Ses conclusions s’appuient sur des entretiens avec des pêcheurs espagnols et sénégalais et sur des recherches antérieures sur la surpêche étrangère.
Le groupe a constaté que 57 % des stocks de poissons du Sénégal sont en voie d’effondrement, les navires étrangers jouant un rôle important dans le déclin des populations. Son analyse a montré que 43,7 % des navires sous licence au Sénégal sont sous contrôle étranger, principalement d’origine espagnole et chinoise. Face à la raréfaction des stocks de poissons, les pêcheurs locaux subissent des pertes de revenus et nombre d’entre eux se tournent vers la migration en dernier recours. La pêche est un secteur économique important au Sénégal, qui emploie 3 % de la population active.
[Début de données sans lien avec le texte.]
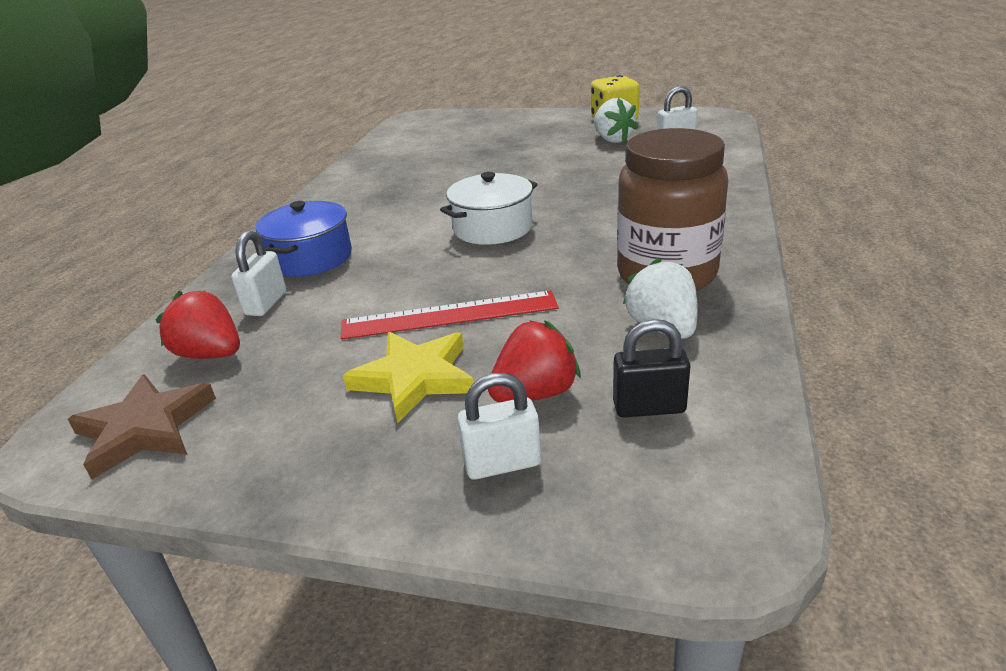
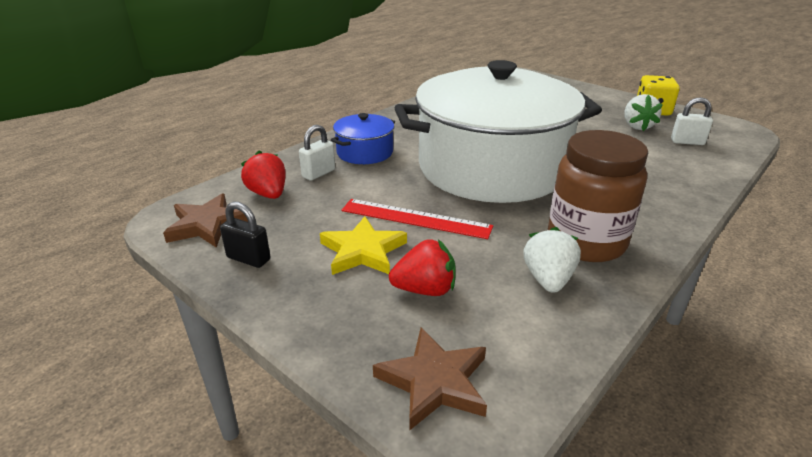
camera: 25 degrees right, 0 degrees up
white pot [440,172,537,245] -> white pot [395,60,602,203], size x2.47
white padlock [457,373,541,480] -> none
black padlock [613,319,691,418] -> black padlock moved to [220,201,271,268]
none -> brown star [373,327,487,431]

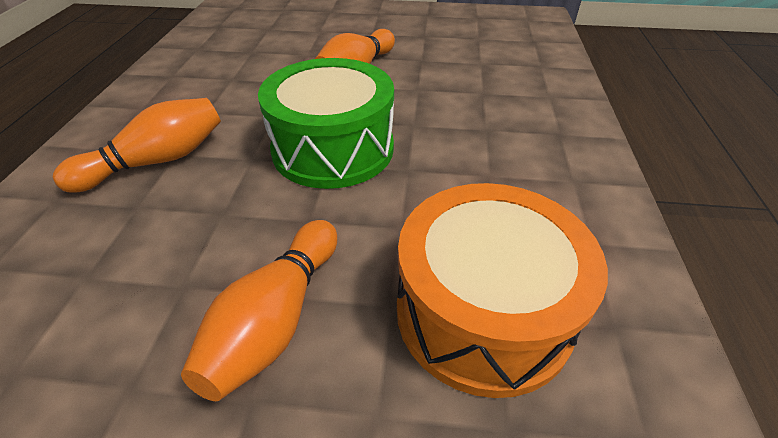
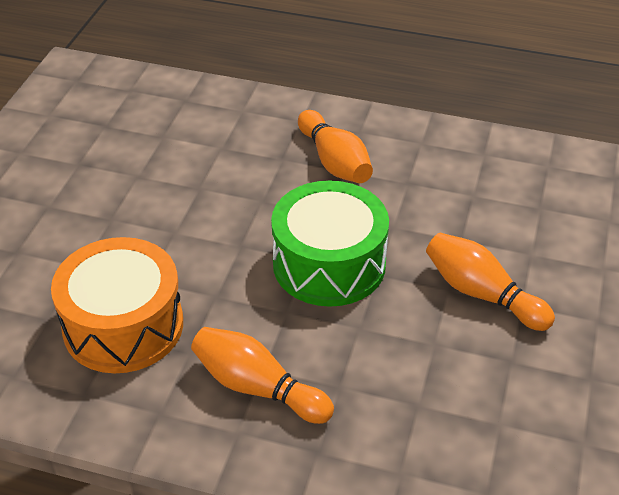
camera: 100 degrees right, 0 degrees up
orange bowling pin [181,220,337,401] -> orange bowling pin moved to [191,327,334,424]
Selon le ministère espagnol de l’Intérieur, la migration irrégulière vers les îles Canaries a presque doublé en 2024, atteignant 46 843. Bien que les chiffres exacts ne soient pas connus en raison du manque d’informations sur les départs d’Afrique de l’Ouest, le Sénégal figure parmi les trois principales nationalités d’arrivées dans les îles espagnoles. La route atlantique reliant l’Afrique de l’Ouest aux îles Canaries est l’une des plus meurtrières au monde.
L’association espagnole de défense des droits des migrants Walking Borders estime que le nombre de victimes s’est élevé à des milliers l’année dernière. Des migrants et d’anciens pêcheurs des îles Canaries ont déclaré à l’Environmental Justice Foundation que le périlleux voyage vers l’Espagne était une solution de dernier recours, un moyen de subvenir aux besoins de leurs familles lorsque la pêche au Sénégal ne leur permettait plus de subvenir à leurs besoins. « Si j’avais pu gagner suffisamment d’argent grâce à la pêche, je ne serais jamais venu en Europe », a déclaré Memedou Racine Seck.
Des militants locaux au Sénégal ont exprimé leur frustration face à la surpêche étrangère et à sa contribution à la crise migratoire. Karim Sall, président d’AGIRE, une organisation sénégalaise opérant dans l’aire marine protégée de Joal-Fadiouth, a condamné les nations étrangères pour leur rôle dans la crise. « Je suis très en colère lorsque [les nations étrangères] se plaignent de l’immigration, car ce sont eux les véritables pirates et ce qu’ils ont fait est pire que l’immigration clandestine.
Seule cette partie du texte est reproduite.